(PROBLEM) Gather every line of the material below that contains the word "largest", treating uppercase and lowercase as distinct.

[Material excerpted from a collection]

....

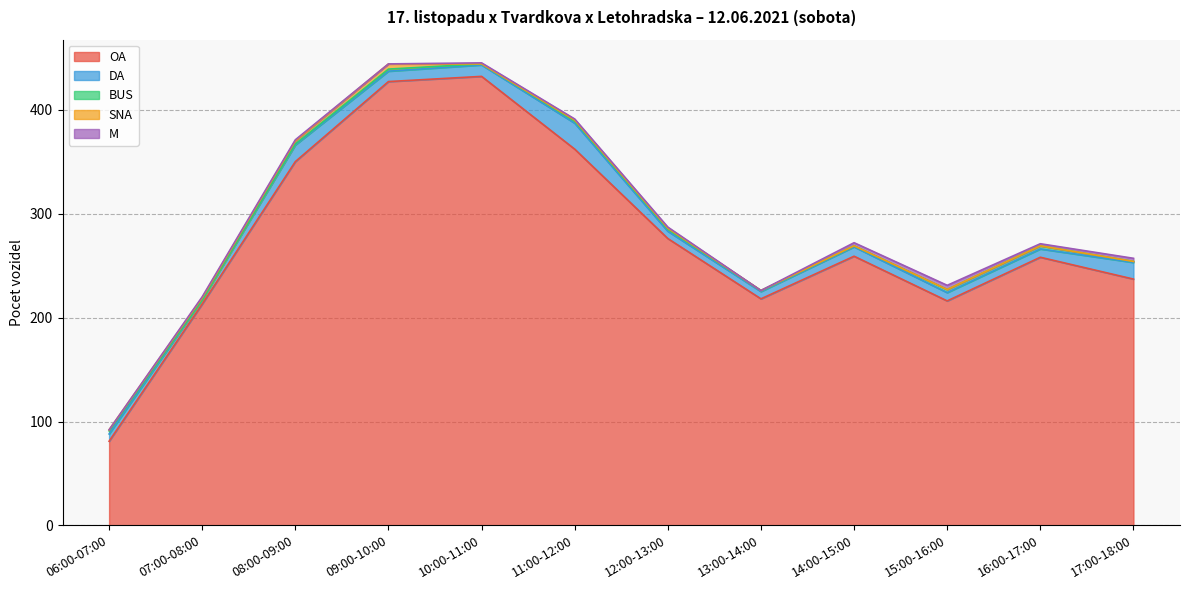

In DA, how many points are lower than both neighbors (excluding endpoints)?

2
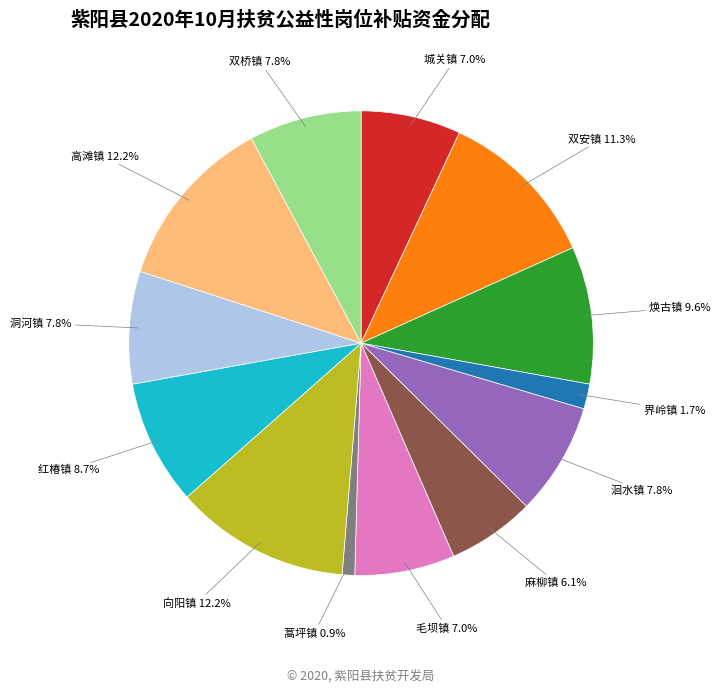

To the nearest percent, what is the difference between the largest and smallest slice percentages?

11%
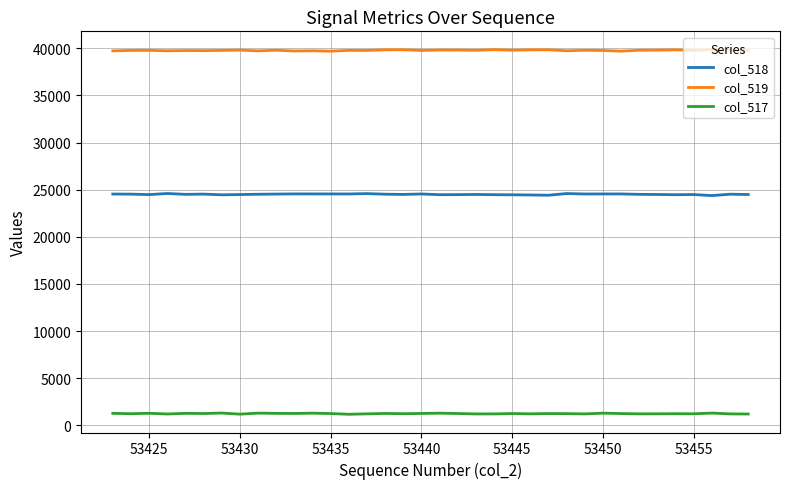

Which series has the largest total across all categories?

col_519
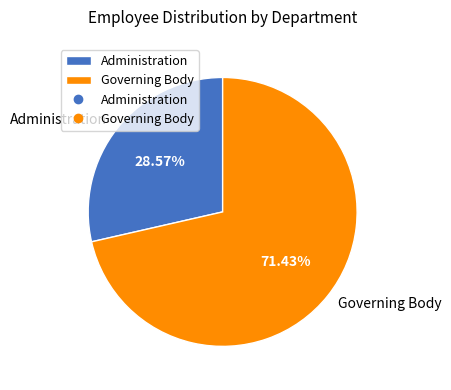

What is the ratio of the value at Administration to the value at Governing Body?

0.4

....

(OUTPUT FOR THIS EXERCISE)
To the nearest percent, what is the difference between the largest and smallest slice percentages?
Which series has the largest total across all categories?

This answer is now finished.